• _About this exercise_
Please output the data verbatim, starting at its first line and ending with the line that contains "nt i rhodinerat äkta silver", including that line.

• _Exercise inputs_
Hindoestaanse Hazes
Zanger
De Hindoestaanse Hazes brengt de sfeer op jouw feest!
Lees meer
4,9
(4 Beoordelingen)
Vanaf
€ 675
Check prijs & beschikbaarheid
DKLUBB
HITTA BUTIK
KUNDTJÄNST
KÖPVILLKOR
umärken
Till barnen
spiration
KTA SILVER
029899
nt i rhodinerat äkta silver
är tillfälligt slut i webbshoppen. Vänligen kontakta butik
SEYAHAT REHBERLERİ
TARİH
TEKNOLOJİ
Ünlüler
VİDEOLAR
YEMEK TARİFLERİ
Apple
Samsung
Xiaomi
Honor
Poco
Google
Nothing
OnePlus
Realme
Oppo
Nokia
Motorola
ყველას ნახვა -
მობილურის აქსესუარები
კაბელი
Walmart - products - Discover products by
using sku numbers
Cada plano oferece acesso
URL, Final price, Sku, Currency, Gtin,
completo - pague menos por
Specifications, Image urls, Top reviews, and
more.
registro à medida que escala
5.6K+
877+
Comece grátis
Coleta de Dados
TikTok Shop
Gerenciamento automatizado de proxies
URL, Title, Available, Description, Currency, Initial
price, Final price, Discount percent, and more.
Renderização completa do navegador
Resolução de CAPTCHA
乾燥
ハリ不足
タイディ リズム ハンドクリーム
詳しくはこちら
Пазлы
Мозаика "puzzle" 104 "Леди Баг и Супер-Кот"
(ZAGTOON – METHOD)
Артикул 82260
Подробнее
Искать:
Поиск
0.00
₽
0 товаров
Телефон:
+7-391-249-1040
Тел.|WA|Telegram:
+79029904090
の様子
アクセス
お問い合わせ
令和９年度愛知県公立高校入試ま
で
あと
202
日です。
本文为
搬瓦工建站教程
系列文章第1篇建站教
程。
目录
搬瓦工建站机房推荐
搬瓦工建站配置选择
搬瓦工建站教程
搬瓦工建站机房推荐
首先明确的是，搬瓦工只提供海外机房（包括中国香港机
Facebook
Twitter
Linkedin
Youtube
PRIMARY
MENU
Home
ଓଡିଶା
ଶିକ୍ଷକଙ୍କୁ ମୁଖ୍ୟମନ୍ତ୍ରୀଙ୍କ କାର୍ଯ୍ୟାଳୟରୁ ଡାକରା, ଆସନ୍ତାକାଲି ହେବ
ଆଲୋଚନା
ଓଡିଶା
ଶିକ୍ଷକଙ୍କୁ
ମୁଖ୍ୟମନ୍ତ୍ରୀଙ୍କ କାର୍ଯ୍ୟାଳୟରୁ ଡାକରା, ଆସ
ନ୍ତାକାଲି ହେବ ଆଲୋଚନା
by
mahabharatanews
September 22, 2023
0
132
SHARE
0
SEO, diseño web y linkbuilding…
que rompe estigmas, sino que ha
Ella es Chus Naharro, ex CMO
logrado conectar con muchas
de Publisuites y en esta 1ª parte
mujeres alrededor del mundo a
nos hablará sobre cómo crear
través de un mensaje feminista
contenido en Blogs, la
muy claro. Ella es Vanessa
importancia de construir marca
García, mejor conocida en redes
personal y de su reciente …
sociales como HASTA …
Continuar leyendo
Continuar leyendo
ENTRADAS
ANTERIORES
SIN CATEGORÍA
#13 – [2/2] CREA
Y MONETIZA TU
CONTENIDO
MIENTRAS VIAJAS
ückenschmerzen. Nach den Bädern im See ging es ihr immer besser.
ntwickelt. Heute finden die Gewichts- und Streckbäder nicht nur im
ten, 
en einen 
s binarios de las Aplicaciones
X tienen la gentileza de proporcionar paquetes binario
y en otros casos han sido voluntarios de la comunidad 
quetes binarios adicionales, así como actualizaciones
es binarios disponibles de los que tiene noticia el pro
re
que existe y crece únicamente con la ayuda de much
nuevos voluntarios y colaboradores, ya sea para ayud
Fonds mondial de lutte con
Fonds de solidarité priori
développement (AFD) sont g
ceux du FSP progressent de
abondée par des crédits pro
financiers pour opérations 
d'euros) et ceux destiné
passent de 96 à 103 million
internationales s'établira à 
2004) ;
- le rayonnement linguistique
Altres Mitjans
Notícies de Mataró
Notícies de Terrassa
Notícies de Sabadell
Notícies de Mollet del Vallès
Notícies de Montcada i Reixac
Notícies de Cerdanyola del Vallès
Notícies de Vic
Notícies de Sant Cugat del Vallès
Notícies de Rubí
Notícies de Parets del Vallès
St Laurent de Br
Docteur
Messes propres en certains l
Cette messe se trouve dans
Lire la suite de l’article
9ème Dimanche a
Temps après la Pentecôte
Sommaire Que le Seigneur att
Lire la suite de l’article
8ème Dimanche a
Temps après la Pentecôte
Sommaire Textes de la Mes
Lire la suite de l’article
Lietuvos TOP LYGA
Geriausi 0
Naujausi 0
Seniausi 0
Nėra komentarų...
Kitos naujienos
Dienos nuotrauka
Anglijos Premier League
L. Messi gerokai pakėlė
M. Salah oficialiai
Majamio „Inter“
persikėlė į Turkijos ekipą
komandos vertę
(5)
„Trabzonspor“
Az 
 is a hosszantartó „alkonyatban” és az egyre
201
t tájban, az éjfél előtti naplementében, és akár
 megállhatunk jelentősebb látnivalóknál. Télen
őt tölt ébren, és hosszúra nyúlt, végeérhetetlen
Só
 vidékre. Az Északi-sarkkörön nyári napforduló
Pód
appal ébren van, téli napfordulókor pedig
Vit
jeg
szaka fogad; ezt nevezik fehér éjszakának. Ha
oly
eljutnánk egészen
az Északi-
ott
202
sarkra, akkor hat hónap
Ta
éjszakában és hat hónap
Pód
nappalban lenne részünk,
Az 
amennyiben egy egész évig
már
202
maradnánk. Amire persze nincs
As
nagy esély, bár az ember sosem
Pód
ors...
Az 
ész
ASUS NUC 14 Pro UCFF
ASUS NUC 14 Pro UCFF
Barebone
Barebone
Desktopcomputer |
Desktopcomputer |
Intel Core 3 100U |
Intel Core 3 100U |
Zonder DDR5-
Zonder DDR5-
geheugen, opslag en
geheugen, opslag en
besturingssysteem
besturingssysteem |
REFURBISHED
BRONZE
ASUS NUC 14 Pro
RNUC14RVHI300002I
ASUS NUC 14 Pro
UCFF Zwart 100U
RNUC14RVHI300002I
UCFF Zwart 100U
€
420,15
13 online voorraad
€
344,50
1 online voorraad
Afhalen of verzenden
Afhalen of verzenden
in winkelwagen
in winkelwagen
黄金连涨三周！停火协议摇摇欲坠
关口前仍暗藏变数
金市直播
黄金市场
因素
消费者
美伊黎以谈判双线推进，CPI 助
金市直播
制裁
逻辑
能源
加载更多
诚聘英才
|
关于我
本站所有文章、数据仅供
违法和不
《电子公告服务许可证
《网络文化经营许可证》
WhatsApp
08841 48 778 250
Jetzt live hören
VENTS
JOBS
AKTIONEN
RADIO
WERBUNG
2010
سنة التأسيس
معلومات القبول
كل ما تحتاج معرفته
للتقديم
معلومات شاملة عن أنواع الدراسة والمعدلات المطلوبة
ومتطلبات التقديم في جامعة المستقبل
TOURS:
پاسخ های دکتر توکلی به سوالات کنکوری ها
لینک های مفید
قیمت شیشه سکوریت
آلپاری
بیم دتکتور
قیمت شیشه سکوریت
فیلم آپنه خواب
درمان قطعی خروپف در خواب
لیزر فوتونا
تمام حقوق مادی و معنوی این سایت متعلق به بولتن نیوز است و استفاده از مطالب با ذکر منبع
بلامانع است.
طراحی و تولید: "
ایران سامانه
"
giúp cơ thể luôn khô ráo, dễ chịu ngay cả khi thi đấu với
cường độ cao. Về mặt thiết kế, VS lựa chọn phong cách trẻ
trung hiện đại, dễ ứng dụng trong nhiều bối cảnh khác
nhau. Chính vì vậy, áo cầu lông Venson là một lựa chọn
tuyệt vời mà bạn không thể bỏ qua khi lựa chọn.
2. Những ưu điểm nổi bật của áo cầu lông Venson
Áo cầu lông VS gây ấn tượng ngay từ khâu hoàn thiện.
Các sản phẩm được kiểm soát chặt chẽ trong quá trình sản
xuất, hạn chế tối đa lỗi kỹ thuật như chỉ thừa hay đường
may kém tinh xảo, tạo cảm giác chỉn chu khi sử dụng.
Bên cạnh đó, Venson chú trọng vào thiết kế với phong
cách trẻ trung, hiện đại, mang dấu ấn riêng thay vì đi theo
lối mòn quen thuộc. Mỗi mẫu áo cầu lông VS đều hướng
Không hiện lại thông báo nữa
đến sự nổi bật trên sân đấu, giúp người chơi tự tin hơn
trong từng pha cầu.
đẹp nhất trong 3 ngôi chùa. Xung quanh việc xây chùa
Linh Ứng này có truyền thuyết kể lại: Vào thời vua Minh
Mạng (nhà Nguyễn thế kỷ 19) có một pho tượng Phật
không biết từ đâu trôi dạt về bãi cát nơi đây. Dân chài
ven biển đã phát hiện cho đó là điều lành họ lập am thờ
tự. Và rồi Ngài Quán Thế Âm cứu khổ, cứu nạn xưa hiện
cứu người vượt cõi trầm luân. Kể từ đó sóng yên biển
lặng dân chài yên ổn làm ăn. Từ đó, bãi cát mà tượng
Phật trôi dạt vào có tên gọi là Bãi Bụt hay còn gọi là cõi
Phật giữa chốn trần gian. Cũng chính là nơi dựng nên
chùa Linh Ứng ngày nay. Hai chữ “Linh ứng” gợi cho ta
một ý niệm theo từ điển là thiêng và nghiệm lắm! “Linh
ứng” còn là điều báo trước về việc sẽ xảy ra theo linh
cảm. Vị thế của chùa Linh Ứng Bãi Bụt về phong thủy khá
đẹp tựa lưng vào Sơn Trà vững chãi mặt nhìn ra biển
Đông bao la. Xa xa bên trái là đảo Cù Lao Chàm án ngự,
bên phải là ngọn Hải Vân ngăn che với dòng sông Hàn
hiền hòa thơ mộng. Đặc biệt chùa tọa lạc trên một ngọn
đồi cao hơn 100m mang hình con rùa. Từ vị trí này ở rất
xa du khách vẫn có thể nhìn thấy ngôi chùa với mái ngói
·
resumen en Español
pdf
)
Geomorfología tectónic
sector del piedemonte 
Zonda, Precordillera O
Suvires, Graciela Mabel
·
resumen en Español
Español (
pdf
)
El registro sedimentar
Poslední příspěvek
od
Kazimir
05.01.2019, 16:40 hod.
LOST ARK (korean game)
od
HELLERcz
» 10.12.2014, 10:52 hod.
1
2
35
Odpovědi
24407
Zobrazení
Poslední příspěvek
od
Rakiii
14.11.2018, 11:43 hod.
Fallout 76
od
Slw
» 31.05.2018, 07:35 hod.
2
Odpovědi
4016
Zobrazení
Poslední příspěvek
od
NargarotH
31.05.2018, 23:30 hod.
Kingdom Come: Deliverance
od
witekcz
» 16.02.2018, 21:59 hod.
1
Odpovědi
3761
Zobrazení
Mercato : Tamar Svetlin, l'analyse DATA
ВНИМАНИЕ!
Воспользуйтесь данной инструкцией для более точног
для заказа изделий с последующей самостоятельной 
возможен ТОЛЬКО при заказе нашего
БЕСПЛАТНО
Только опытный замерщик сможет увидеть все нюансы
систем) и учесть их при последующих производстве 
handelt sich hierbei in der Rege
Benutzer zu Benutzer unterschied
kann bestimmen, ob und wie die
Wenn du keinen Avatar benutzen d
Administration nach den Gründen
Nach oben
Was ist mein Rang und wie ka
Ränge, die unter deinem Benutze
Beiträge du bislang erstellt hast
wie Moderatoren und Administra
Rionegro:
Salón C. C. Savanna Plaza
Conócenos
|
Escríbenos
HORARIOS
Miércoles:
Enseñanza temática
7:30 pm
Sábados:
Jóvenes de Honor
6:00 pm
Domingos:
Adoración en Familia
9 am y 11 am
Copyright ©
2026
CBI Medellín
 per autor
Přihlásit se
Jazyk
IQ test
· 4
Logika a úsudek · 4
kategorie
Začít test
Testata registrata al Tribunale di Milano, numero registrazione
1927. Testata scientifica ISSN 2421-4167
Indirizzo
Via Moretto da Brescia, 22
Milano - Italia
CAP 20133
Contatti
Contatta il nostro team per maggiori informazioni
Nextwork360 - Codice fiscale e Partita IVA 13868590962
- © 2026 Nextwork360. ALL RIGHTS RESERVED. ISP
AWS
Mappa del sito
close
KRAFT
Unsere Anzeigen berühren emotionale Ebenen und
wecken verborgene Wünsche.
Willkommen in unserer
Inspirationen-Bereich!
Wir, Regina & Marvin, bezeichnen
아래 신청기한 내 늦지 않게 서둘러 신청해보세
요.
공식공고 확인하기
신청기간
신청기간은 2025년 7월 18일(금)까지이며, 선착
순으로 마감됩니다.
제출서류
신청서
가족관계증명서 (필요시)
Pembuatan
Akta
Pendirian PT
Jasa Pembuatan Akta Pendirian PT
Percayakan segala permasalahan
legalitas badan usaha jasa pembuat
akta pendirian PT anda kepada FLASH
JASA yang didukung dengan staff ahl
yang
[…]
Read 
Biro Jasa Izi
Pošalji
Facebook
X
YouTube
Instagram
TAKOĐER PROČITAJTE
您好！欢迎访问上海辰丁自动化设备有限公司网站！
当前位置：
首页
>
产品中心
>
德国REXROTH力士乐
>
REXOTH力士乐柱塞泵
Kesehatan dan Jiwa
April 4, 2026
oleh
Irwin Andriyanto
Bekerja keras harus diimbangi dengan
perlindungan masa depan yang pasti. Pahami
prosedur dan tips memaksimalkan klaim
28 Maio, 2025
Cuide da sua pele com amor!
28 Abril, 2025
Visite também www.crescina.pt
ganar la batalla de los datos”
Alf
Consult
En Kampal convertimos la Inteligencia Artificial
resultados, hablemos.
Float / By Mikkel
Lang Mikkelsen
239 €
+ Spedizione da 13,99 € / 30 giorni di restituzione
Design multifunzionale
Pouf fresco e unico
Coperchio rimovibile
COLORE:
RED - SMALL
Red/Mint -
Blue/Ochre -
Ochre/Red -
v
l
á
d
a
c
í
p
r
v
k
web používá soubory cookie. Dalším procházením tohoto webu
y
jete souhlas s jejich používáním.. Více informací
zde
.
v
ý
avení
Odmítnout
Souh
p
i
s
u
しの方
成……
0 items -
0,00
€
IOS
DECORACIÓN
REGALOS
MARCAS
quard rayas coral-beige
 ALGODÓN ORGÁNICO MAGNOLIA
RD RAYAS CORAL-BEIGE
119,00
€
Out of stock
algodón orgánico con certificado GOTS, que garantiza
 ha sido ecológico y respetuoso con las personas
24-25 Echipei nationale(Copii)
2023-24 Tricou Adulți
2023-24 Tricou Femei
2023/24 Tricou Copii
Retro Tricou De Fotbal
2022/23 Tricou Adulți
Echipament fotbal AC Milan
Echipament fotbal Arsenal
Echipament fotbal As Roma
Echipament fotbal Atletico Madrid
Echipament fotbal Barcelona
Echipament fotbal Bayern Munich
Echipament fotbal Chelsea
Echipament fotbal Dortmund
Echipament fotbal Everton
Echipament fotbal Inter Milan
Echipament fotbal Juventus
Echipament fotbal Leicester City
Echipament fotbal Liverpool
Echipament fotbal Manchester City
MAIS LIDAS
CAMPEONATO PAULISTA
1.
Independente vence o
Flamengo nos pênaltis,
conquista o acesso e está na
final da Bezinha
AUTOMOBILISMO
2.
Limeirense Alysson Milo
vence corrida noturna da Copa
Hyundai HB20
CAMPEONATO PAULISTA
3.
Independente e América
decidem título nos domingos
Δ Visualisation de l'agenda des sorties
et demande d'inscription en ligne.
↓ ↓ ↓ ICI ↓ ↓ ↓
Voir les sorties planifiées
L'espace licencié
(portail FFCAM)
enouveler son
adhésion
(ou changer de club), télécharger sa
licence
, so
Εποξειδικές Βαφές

• _Result of this exercise_
Hindoestaanse Hazes
Zanger
De Hindoestaanse Hazes brengt de sfeer op jouw feest!
Lees meer
4,9
(4 Beoordelingen)
Vanaf
€ 675
Check prijs & beschikbaarheid
DKLUBB
HITTA BUTIK
KUNDTJÄNST
KÖPVILLKOR
umärken
Till barnen
spiration
KTA SILVER
029899
nt i rhodinerat äkta silver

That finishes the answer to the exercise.